That was better... The Bears only surrendered a couple sacks against the St. Louis Rams, but there were still some protection issues. It wasn't as bad as I originally thought however. Watching the game live I was a little frustrated with the time Jay had to throw, but my second viewing not so much. Chicago chipped and helped a bit more than last week, and that's perfectly fine. The two sacks allowed this week weren't of the OMG variety, they were more along the SMH variety. Sometimes sacks just happen.
Let's see where the Bears stand thus far;
Sackwatch after 3 games
2010 - 8
2011 - 14
2012 - 11
Sack 10 - First Quarter 5:17 Chris Long
The Bears came out in a shotgun on 2nd and 15 and the Rams rushed 6 defenders. Chicago went with a draw fake to hopefully freeze Rams linebacker James Laurinaitis (55), but he was keying on Bears tailback Michael Bush the whole way. Bush stayed in and picked up the blitzing Laurinaitis, but the Bears pass protection was overwhelmed nonetheless. Usual whipping boy J'Marcus Webb does a good job on his man pushing him past the pocket. He does overextend a bit at the end, but he did his job.
Over at right tackle, Gabe Carimi, who technically will get the sack allowed stat, gave up a little too much ground while trying to push Rams DE Chris Long past the pocket. Carimi did keep his body between where Cutler was dropping and Long, but he had no way of knowing that Jay would step up like he did. Cutler stepped up and it was a 'look what I found' sack for Long.
Cutler had a running lane to his left, but I can understand why he wouldn't think to run that direction. #JWEBBNATION
Sack 11 - Third Quarter 11:32 Chris Long
It was a 3rd and 8 from the Bears 45 and Long got to Cutler again. This time he beat the block of running back Michael Bush who stepped inside first then had to recover to get the edge rusher. Watching this play develop you have to remember two pass protection rules that coaches usually preach.

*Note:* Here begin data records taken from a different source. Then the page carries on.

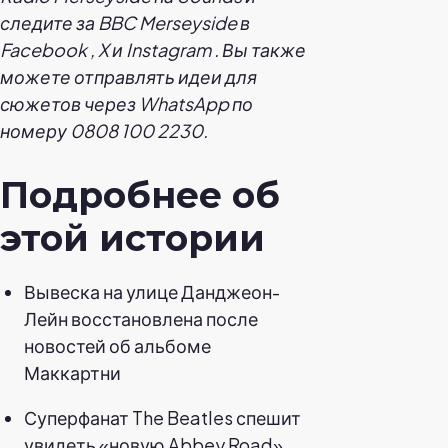
следите за BBC Merseyside в
Facebook
,
X
и
Instagram
. Вы также
можете отправлять идеи для
сюжетов через WhatsApp по
номеру 0808 100 2230.
Подробнее об
этой истории
Вывеска на улице Данджеон-
Лейн восстановлена после
новостей об альбоме
Маккартни
Суперфанат The Beatles спешит
увидеть «новую Abbey Road».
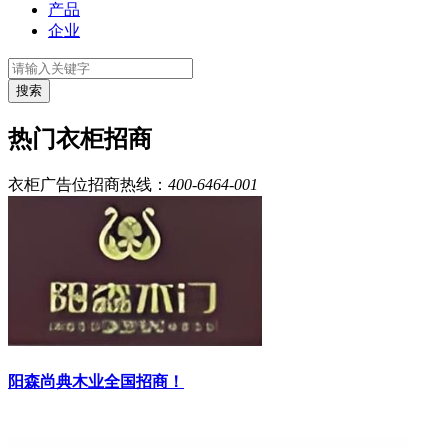
产品
企业
搜索
热门衣柜招商
衣柜广告位招商热线：
400-6464-001
阳森尚典木业全国招商！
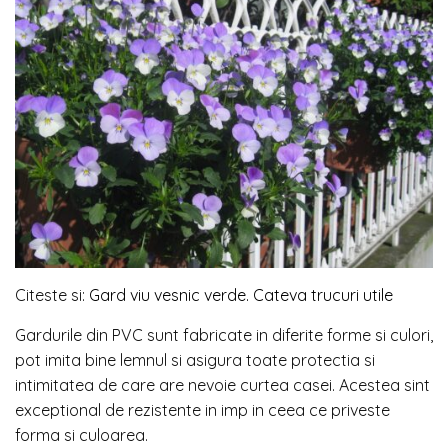
Citeste si:
Gard viu vesnic verde. Cateva trucuri utile
Gardurile din PVC sunt fabricate in diferite forme si culori,
pot imita bine lemnul si asigura toate protectia si
intimitatea de care are nevoie curtea casei. Acestea sint
exceptional de rezistente in imp in ceea ce priveste
forma si culoarea.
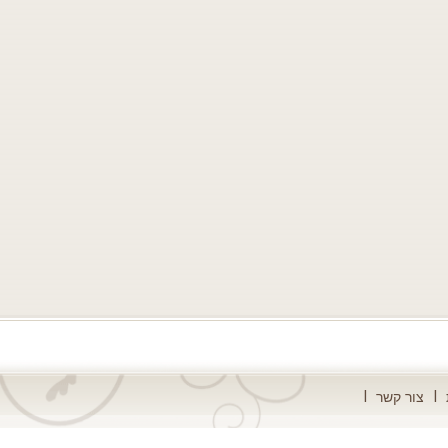
צור קשר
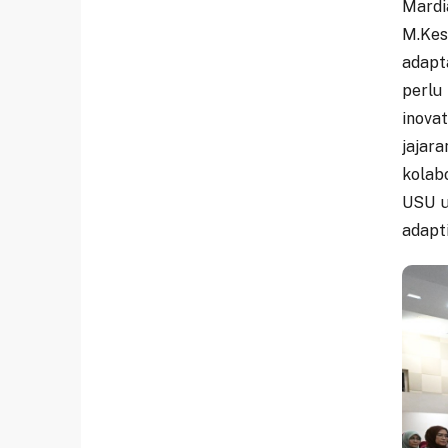
Mardi
M.Kes
adapt
perlu
inova
jajar
kolab
USU u
adapti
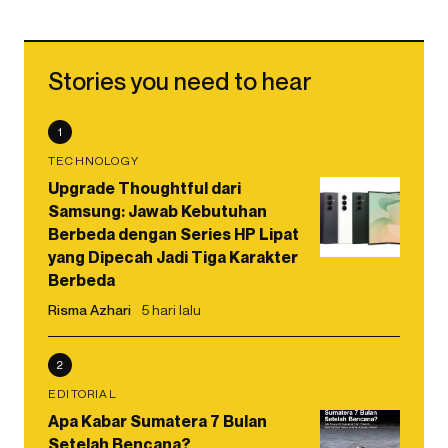
Stories you need to hear
1
TECHNOLOGY
Upgrade Thoughtful dari
Samsung: Jawab Kebutuhan
Berbeda dengan Series HP Lipat
yang Dipecah Jadi Tiga Karakter
Berbeda
Risma Azhari
5 hari lalu
2
EDITORIAL
Apa Kabar Sumatera 7 Bulan
Setelah Bencana?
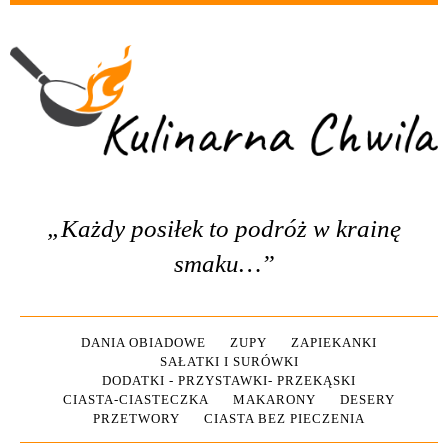
„Każdy posiłek to podróż w krainę
smaku…”
DANIA OBIADOWE
ZUPY
ZAPIEKANKI
SAŁATKI I SURÓWKI
DODATKI - PRZYSTAWKI- PRZEKĄSKI
CIASTA-CIASTECZKA
MAKARONY
DESERY
PRZETWORY
CIASTA BEZ PIECZENIA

1) Protect the inside gap first. The quickest path for a defender to take to a QB is to your inside gap.
2) Big on big.
Regarding the first rule; With the Rams showing blitz with both Laurinaitis and linebacker Jo-Lonn Dunbar (58), the Bears right side of the o-line had to stay put. Ideally you'd want RT Carimi to fan out and pick up Long, while RG Lance Louis fans out to pick up Kendall Langford (98), leaving the back to pick up a linebacker. Both LBs dropped into coverage, but once Carimi commits to Langford the Bears have to deal with their decision.
There may have been some miscommunication on the protection scheme. Since Louis and Carimi were both staying put, Bush should have immediately gone to block Long. And that leads me to rule number two; you usually don't want your tailback left one on one with a defensive lineman. Even if you have your "big" back in the game. Long still outweighs Bush by 30 pounds. O-line blocks d-line, running backs block linebackers. With the Rams having the left side of their defensive line aligned so wide, the Bears had to make a protection adjustment.
My guess is someone missed a call on the play. Either Bush was to protect the edge or the line should have fanned out. Since both Louis and Carimi stayed put, I'm guessing it was Bush that erred. He tried to cut Long off, but there was too much speed and size coming at him. Long attacked the block, got underneath Bush and out-leveraged him to the QB.